++++ GIVEN ENTRIES

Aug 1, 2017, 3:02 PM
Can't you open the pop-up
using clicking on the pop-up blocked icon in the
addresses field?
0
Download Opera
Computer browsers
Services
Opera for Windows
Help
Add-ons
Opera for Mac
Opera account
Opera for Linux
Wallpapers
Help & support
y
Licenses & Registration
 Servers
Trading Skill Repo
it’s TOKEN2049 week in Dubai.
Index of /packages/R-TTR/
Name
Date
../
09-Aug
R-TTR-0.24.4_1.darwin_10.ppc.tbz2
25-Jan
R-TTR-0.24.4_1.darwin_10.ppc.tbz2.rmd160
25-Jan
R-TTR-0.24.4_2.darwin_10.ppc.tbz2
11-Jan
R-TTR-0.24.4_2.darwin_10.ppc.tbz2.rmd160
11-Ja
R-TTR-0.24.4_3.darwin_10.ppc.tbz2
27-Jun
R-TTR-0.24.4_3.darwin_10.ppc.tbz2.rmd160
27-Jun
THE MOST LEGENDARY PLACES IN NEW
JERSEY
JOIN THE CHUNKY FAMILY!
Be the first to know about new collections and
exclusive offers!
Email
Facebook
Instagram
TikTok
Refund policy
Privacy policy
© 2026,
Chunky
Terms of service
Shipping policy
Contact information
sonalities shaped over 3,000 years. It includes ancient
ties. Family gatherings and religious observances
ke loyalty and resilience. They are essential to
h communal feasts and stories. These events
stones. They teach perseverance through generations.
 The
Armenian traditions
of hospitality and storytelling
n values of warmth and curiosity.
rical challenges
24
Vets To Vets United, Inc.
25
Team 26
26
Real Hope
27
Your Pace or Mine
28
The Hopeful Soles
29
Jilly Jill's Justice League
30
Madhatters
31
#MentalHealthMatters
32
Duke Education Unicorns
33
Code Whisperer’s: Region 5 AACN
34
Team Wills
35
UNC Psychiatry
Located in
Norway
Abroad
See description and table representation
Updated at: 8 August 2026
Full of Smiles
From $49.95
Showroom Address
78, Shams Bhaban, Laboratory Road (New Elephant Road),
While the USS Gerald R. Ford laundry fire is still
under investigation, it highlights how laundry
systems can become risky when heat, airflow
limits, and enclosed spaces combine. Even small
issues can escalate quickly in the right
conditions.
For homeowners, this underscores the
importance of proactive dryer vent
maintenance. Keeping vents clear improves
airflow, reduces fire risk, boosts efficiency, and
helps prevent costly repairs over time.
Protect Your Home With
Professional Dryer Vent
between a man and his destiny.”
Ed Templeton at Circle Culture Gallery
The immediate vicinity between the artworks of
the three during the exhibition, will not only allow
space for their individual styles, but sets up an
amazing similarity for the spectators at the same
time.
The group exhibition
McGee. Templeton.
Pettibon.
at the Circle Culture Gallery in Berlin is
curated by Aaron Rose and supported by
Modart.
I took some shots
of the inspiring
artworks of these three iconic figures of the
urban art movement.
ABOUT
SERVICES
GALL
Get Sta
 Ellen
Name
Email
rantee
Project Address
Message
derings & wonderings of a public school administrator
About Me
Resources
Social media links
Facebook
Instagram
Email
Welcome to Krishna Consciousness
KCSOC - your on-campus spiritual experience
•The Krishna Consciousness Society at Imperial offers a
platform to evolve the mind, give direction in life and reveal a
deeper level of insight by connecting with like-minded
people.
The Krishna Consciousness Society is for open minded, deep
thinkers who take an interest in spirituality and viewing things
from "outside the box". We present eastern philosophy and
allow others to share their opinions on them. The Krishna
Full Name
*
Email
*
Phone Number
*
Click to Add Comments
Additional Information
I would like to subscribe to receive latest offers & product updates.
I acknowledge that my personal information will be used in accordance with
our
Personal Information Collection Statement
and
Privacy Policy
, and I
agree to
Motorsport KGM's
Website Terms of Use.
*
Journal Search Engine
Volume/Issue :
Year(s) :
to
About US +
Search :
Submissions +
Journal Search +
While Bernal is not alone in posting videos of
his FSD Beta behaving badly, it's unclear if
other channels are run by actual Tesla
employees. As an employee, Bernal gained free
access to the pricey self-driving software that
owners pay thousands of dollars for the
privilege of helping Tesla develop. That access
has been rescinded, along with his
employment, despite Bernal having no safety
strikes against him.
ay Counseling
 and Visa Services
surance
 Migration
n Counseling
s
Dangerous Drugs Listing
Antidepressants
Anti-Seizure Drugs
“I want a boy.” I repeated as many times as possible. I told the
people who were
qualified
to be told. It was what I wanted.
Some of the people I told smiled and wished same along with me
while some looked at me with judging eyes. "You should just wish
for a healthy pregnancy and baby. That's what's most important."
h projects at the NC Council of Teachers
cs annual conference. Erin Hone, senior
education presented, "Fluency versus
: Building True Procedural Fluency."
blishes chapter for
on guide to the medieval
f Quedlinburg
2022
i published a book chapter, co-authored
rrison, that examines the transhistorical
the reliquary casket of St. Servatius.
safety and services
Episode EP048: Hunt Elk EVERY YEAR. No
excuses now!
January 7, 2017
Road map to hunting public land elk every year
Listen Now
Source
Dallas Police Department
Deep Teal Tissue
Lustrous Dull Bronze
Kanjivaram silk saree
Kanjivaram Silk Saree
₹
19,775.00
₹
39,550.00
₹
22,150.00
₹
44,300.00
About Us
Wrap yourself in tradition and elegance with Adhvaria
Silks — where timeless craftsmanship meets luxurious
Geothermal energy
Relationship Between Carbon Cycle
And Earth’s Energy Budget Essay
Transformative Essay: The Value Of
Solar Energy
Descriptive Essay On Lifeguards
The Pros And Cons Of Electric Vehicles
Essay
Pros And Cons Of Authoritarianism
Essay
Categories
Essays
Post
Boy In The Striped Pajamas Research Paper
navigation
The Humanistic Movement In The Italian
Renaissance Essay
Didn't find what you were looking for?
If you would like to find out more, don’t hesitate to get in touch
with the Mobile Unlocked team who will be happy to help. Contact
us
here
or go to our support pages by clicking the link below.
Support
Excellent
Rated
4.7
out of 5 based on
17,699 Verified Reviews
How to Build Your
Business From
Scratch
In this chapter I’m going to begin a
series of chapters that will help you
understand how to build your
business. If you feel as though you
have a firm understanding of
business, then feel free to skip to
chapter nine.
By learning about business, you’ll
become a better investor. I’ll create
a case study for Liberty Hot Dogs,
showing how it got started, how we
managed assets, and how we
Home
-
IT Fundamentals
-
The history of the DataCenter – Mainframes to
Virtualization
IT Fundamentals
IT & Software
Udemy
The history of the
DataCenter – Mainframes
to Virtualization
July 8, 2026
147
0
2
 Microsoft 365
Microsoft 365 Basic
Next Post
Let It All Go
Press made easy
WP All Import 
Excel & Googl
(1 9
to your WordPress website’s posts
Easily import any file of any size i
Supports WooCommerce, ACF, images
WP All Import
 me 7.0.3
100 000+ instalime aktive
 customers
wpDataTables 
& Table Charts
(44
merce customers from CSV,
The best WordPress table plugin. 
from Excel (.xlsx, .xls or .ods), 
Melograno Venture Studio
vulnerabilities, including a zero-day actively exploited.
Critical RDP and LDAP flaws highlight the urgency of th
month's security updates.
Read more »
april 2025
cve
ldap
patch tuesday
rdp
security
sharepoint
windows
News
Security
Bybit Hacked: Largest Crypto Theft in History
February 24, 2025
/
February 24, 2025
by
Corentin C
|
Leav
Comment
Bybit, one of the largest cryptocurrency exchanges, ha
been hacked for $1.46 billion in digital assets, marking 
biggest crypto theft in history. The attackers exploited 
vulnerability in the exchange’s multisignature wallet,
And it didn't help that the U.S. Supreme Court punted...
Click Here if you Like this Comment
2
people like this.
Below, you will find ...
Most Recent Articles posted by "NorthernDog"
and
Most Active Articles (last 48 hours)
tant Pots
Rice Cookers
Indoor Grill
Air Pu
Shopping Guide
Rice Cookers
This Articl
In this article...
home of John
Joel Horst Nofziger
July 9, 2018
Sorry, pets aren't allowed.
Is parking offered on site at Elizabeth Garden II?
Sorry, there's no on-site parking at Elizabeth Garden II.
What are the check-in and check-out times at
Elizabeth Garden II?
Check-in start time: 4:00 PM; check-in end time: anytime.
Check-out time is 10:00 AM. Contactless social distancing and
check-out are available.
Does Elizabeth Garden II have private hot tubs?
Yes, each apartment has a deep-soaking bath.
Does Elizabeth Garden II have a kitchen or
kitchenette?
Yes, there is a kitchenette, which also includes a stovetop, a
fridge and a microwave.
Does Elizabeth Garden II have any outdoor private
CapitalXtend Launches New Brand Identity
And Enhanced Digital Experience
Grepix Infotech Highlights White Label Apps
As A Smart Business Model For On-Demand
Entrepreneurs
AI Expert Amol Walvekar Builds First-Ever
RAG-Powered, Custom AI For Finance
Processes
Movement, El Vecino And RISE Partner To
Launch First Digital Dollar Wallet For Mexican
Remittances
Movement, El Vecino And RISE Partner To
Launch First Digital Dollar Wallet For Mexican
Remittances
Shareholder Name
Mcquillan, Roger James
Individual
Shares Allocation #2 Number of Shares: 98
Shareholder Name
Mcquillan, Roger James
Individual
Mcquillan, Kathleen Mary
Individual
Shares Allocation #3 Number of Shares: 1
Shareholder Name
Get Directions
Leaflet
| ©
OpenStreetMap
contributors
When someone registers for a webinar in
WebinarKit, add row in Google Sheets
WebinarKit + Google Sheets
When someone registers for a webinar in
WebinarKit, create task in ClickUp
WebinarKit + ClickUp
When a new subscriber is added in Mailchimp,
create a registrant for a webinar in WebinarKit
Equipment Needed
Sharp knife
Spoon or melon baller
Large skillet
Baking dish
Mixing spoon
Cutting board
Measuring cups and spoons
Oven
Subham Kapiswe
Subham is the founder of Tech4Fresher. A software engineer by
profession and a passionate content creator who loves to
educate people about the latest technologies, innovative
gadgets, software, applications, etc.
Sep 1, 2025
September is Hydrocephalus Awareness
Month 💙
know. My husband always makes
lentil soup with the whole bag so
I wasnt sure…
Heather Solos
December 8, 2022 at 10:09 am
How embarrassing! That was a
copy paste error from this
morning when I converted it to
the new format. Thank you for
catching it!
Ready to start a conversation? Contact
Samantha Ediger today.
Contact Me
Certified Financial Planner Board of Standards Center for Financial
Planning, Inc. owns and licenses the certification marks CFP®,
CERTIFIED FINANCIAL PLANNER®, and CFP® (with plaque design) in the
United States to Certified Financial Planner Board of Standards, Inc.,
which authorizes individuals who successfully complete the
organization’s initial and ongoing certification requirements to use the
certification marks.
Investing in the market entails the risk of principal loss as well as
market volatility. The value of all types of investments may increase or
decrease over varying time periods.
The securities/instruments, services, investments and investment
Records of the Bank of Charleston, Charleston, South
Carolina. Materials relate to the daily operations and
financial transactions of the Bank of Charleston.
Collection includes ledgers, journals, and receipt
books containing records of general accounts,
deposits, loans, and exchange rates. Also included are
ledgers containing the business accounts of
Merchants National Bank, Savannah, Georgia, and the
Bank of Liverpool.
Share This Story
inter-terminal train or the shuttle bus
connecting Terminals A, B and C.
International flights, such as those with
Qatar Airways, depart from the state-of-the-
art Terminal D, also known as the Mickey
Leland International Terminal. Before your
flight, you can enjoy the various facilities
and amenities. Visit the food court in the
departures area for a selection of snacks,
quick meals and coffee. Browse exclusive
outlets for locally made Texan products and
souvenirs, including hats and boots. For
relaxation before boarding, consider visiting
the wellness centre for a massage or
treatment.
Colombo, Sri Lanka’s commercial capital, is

++++++++

# WHAT THE TASK ASKS
Extract every line from the one with "souvenirs, including hats and boots. For" down to the final line above, both included, exactly as written.

# WRITTEN RESPONSE
souvenirs, including hats and boots. For
relaxation before boarding, consider visiting
the wellness centre for a massage or
treatment.
Colombo, Sri Lanka’s commercial capital, is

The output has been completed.